Project Contribution
2025
Lead Developer
- What I learned:
- How to use Unity's andriod SDK.
- How to display and port unity APK projects to a mobile device.
- A good idea of what performance is like on mobile devices and how to take that into consideration.
- A good refresher and boost on C#.
- What development looks like for mobile games.
- How to use splines in Unity.
- What I contributed:
- Developed a chance system with weights to take entities from an object pool and set them on the spline path
- Developed a difficulty system to mimic a curve and using modifiers
- Used splines to develop a lane system
- Created the UI system to track score, high score and lives
- Created a health system that uses simple lives
- Created configurations that allow for customisable fish
Bio
I made this project mainly as a way to test how mobile development works with Unity as I have never done such a thing before and really wanted to learn. I had such fun making it however that I made a small game out of it. The idea was mainly inspired by a minigame present in the Jak and Daxter: Precursor Legacy game made by Naughty dog where fish float down a river and you have to catch them with a fishing rod. I loved that growing up and while I couldnt perfectly recreate that, I had fun with the concept!

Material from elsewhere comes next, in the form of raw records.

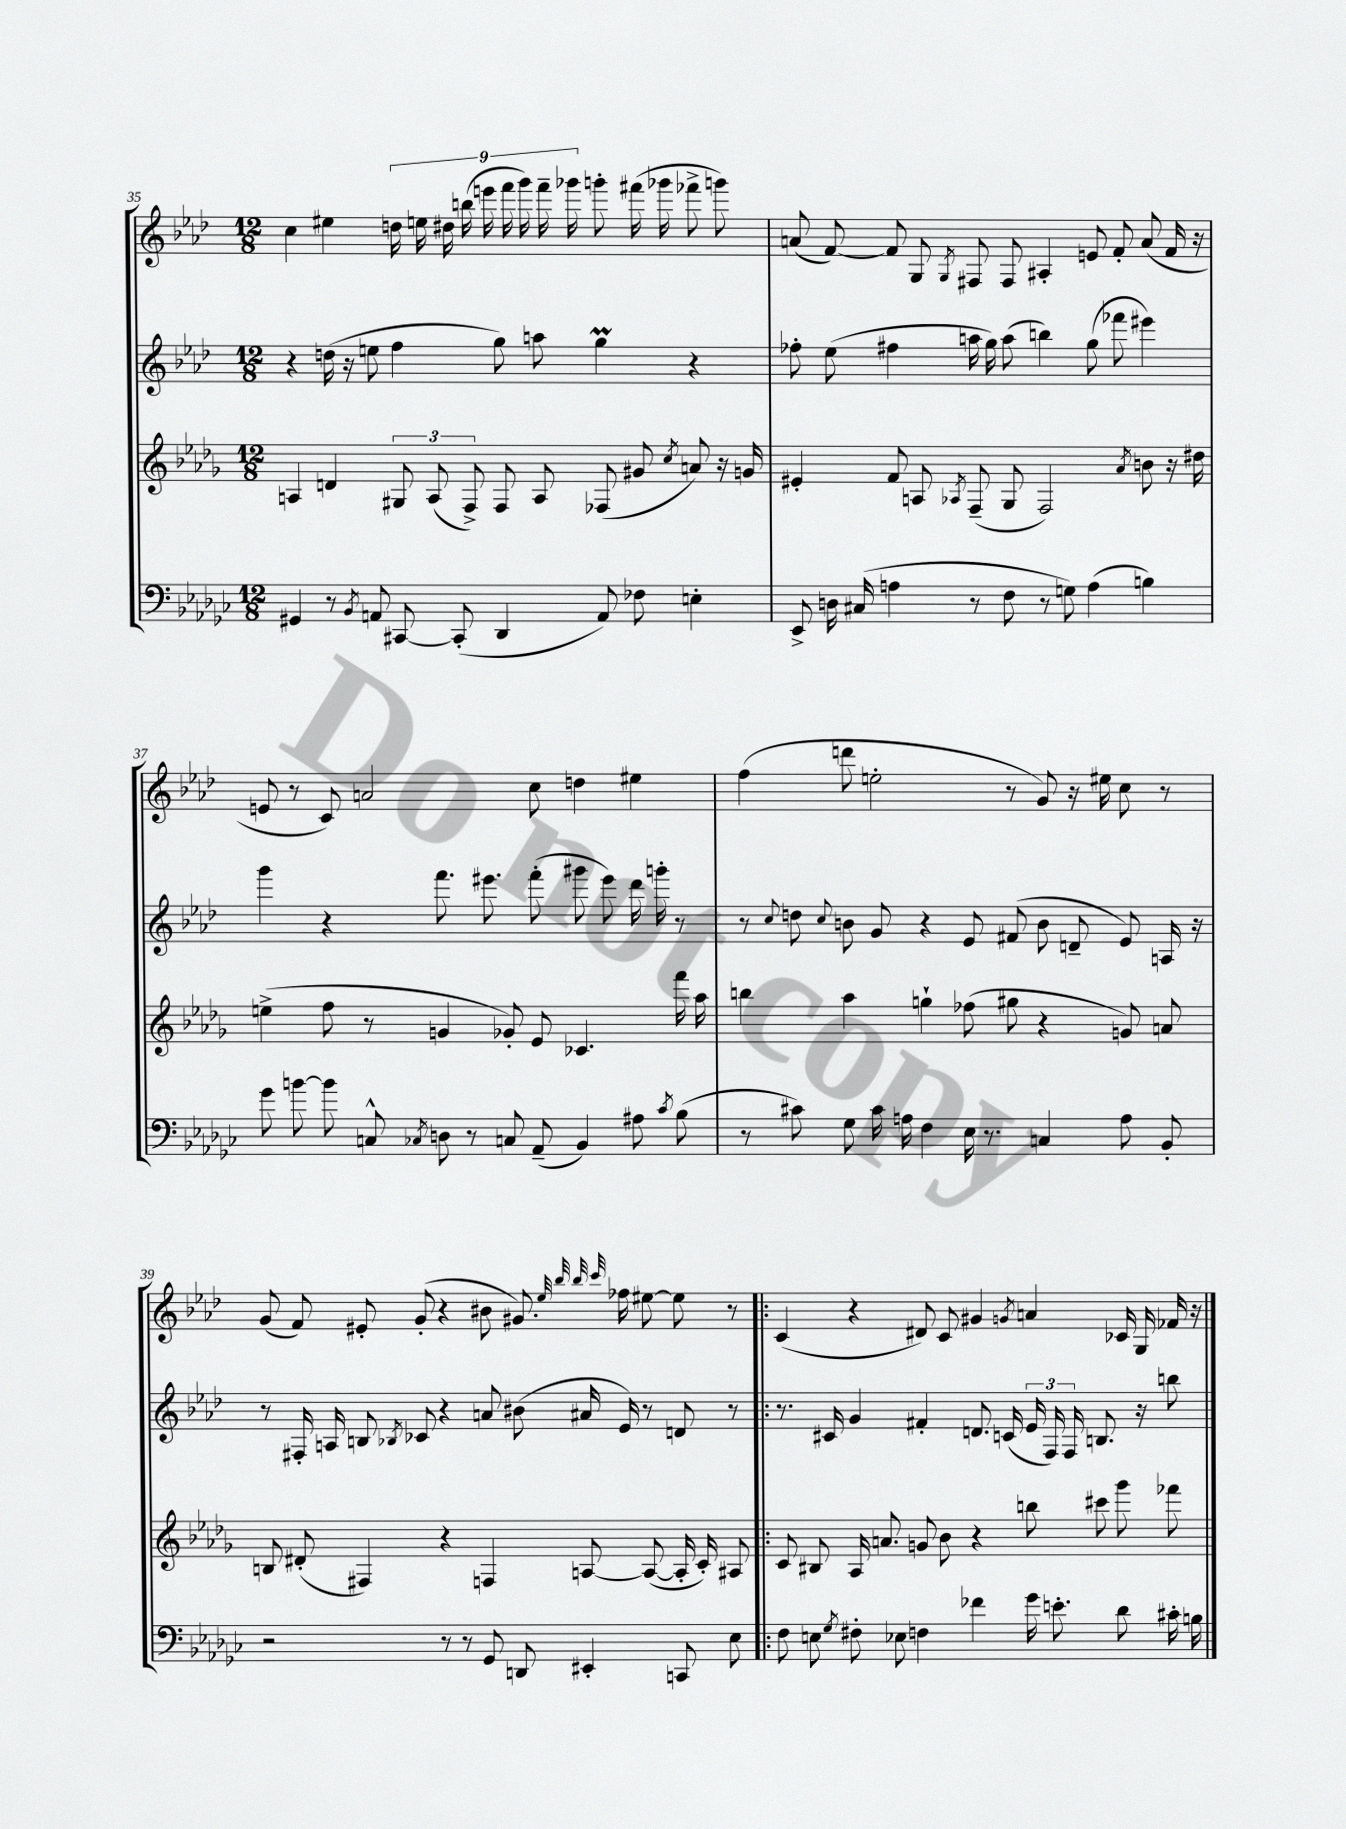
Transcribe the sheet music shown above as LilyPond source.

<<
\new StaffGroup <<
\new Staff = "s0" {
    \clef treble \key aes \major \numericTimeSignature \time 12/8
    \autoBeamOff c''4 eis''4 \tuplet 9/8 { d''16 e''16 dis''16 b''16( e'''16 f'''16 g'''16) f'''16-- ges'''16 } g'''8-. fis'''16( ges'''16 fes'''8-> g'''8) |
    a'8( f'8~) f'8 g8 \acciaccatura { g8 } fis8 fis8 ais4-. e'8 f'8-. a'8( f'16 r16 |
    e'8 r8 c'8) a'2 c''8 d''4 eis''4 |
    f''4( d'''8 e''2-. r8 g'8) r16 eis''16 c''8 r8 |
    g'8( f'8) eis'8-. g'8-.( r4 bis'8 gis'8.) \grace { ees''32 bes''32 bes''32 c'''32 } fes''16 eis''8~ eis''8 r8 |
    \bar ".|:" c'4( r4 dis'8) c'8 gis'4 \acciaccatura { g'8 } a'4 ces'16 g16 fes'16 r16 \bar "|." |
}
\new Staff = "s1" {
    \clef treble \key aes \major \numericTimeSignature \time 12/8
    \autoBeamOff r4 d''16( r16 e''8 f''4 g''8) a''8 g''4\prall r4 |
    fes''8-. ees''8( fis''4 a''16 g''16) a''8( b''4) g''8( fes'''8 eis'''4) |
    g'''4 r4 f'''8. eis'''8. f'''8-.( gis'''8 eis'''8) des'''16 g'''16-. r8 |
    r8 \appoggiatura { c''8 } d''8 \appoggiatura { c''8 } b'8 g'8 r4 ees'8 fis'8( b'8 d'8-- ees'8) a16 r16 |
    r8 fis16-. a16 b8 \acciaccatura { bes8 } ces'8 r4 a'8 bis'8( ais'16 ees'16) r8 d'8 r8 |
    \bar ".|:" r8. cis'16 g'4 fis'4-. d'8. c'16( \tuplet 3/2 { ees'16 f16) f16 } b8. r16 b''8 \bar "|." |
}
\new Staff = "s2" {
    \clef treble \key des \major \numericTimeSignature \time 12/8
    \autoBeamOff a4 d'4 \tuplet 3/2 { gis8 a8( f8->) } f8 a8 fes8( gis'8 \acciaccatura { c''8 } a'8) r16 g'16 |
    eis'4-. f'8 a8 \acciaccatura { aes8 } f8--( ges8 f2) \acciaccatura { aes'8 } b'8 r16 dis''16 |
    e''4->( f''8 r8 g'4 ges'8-.) ees'8 ces'4. f'''16 aes''16 |
    b''4 aes''4 g''4-! fes''8( gis''8 r4 g'8) a'8 |
    b8 dis'8-.( fis4) r4 f4 a8~ a8~( a16-. c'16-.) ais8 |
    \bar ".|:" c'8 bis8 aes16 a'8. g'8 bes'8 r4 b''8 cis'''8 ges'''8 fes'''8 \bar "|." |
}
\new Staff = "s3" {
    \clef bass \key ges \major \numericTimeSignature \time 12/8
    \autoBeamOff gis,4 r8 \acciaccatura { bes,8 } a,8 cis,8~ cis,8-.( des,4 a,8) fes8 e4-. |
    ees,8-> d16 cis16( a4 r8 f8 r8 g8) a4( b4) |
    ges'8 b'8~ b'8 c8-^ \acciaccatura { ces8 } d8 r8 c8 aes,8--( bes,4) ais8 \acciaccatura { ces'8 } bes8( |
    r8 cis'8) ges8 cis'16 a16 f4 ees16 r8. c4 a8 bes,8-. |
    r2 r8 r8 ges,8 d,8 eis,4-. c,8 ees8 |
    \bar ".|:" f8 e8 \acciaccatura { ges8 } fis8-. ees8 f4 fes'4 ges'16 e'8.-. des'8 cis'16-. b16 \bar "|." |
}
>>
>>
\layout { \context { \Score currentBarNumber = #35 } }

The game is simple, the are created using an object pool offscreen and then are chosen at random in intervals to be activated and use the spline to simulate floating down the river. If the player hits it, it will check the configuration of the fish and decide whether to add score, take score or take a life. If the player misses it, it will go underneath and hit a different collision profile which will return the fish to the object pool.
Using a little maths, I created a mimic difficulty curve that increases or decreases as the player's score increases. This directly affects a modifier that is in use with both the spawn interval and the speed of the spline. This way the speed increases as the game goes on and simulates increased difficulty, capping at a specific amount.
It was so much fun to see something I have created being put on my personal phone, it was a different feeling entirely then on PC and having something I can show people or just play on the train is really great. It definitly needs some proper artwork but I love what I have made.